The influence of effective concentration on ion solvation in (a,b) bulk water (simulation parameters as in Fig. 1) and (c,d) aqueous NaCl solution, and solvated Na+ and Cl ions (based on the number of water molecules in the PBC unit cell and the experimental density of 0.997 g∙cm−3). Structure is gauged here via the intermolecular (a) O-O, (b) O-H, (c) Na-O and (d) Cl-H radial distribution functions. Experimental data from Skinner et al.76, Soper et al.77,78 and Mancinelli et al. at an effective ion:water concentration of 1:8317. Sampling is performed after a 20 ps equilibration period.

Effective concentration is achieved in IonSolvR by varying the size of the PBC unit cell. For instance, NaCl-water simulations with 32, 64, 100 or 300 water molecules, and PBC lattice vectors with lengths 1020 pm, 1260 pm, 1460 pm and 2090 pm, respectively, correspond to effective concentrations of 1.72, 0.87, 0.55 and 0.19 mol∙L−1, respectively (using the solvents’ experimental bulk density, see Table S1).
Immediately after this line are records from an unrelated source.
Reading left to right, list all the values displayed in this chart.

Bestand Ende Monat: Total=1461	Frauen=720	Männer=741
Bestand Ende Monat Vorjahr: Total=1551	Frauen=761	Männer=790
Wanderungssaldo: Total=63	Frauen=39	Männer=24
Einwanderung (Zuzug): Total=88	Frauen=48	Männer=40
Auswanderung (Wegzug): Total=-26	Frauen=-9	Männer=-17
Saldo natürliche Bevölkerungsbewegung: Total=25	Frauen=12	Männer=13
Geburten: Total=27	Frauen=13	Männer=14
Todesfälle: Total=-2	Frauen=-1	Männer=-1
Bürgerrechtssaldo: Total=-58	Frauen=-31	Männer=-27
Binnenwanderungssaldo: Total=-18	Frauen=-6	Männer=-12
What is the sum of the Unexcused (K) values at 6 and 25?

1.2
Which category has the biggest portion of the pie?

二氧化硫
Considering the range of experimentally available15 coordination numbers for Na+ and Cl in aqueous solutions (4–8 and 3.9–8.2 for Na+ and Cl respectively), the simulated effective concentrations show only subtle effects on the coordination number consistent with trends observed from neutron diffraction data reported by Mancinelli et al.17, in that the coordination number (CN) increases with decreasing concentration (Table 2).
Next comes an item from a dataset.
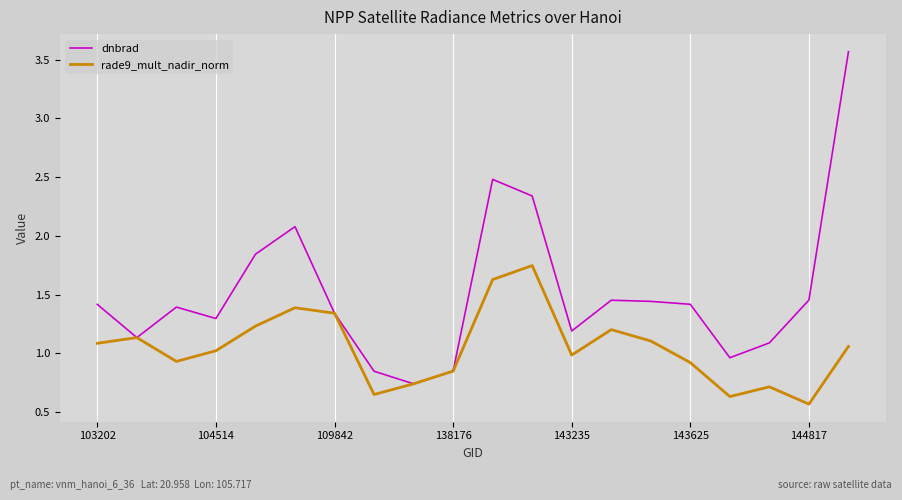

Which series has the largest total across all categories?

dnbrad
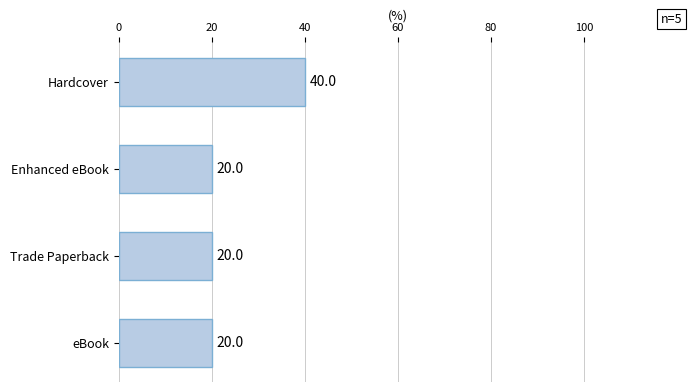

What position from the top is eBook?

4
Table 2 The effect of the effective concentration and the presence of a counterion on the ion’s coordination number in water.
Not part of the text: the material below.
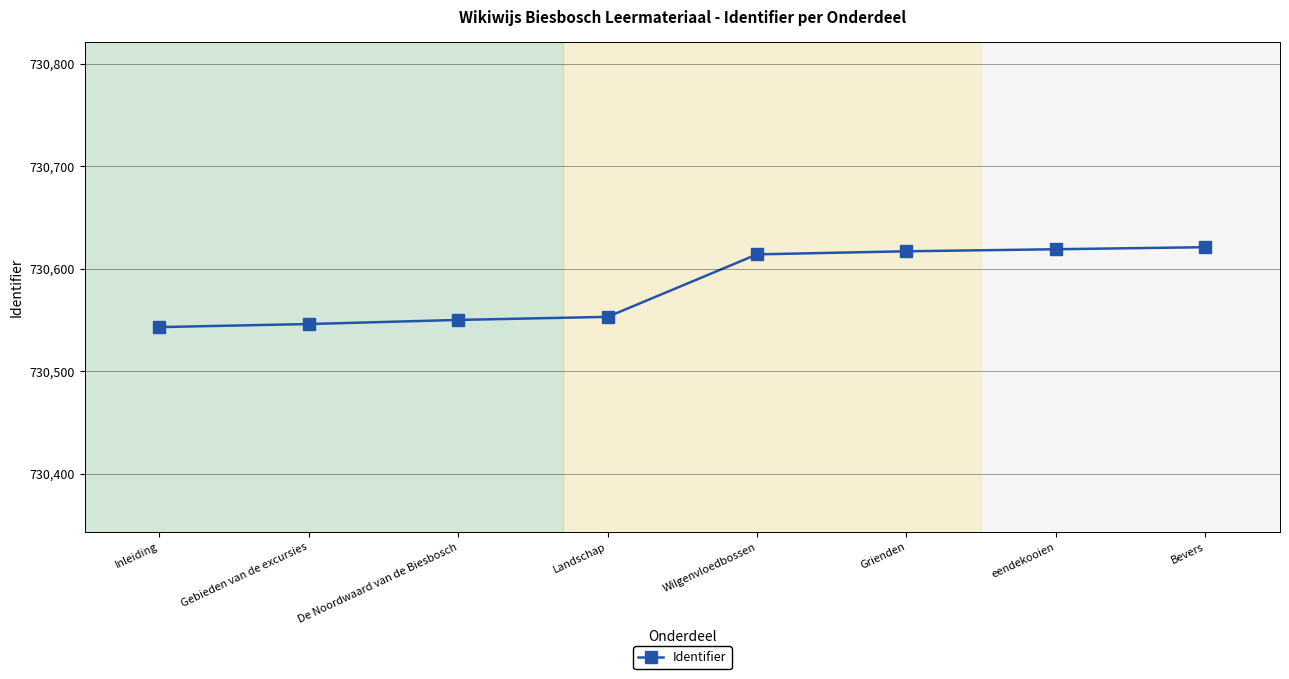

What is the smallest value displayed?

730543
Records in IonSolvR use a set of fixed ion:solvent molecule ratios for all solvents, as opposed to a fixed PBC unit cell volume, since the former is arguably the more relevant factor for understanding ion solvation. The consequence of this choice is that, for smaller solvent molecules, such as water, lone ions are ‘closer’ to their periodic images in the PBC. One might expect that including the counterion to have a charge neutral system becomes important for small box sizes to avoid an infinite summation of charge. However, Fig. 3 and Table 2 shows that the inclusion or exclusion of a counterion for Na+ and Cl ions in these simulations is negligible in terms of their individual hydration structures for each effective concentration (i.e., the unit cell size governs the distance between the ion in the unit cell and its periodic images). So, while some common salts that include both cation and anion (e.g., NaCl, MgSO4) are provided in IonSolvR, predominantly the records consist of lone ions surrounded by solvent molecules – i.e., in the absence of a counterion. IonSolvR’s ability to describe ion solvation with no counterion present enables a broader range of solvents to be investigated without requiring the full matrix of cation-anion combinations68.

Usage Notes

Guides to downloading specific trajectories are available at https://ionsolvr.newcastle.edu.au/guides.html. MD trajectories are provided in .xyz format and include both the Cartesian coordinates and velocities of the ensemble at each frame. Trajectory files can be quantitatively analysed by software such as TRAVIS69,70, MDAnalysis71 or MDTraj72 and visualised with programs such as VMD73, molden74 or Avogadro75. PBC lattice vectors are provided in the .gen geometry file for each trajectory, to enable wrapping/unwrapping of PBC coordinates, if necessary.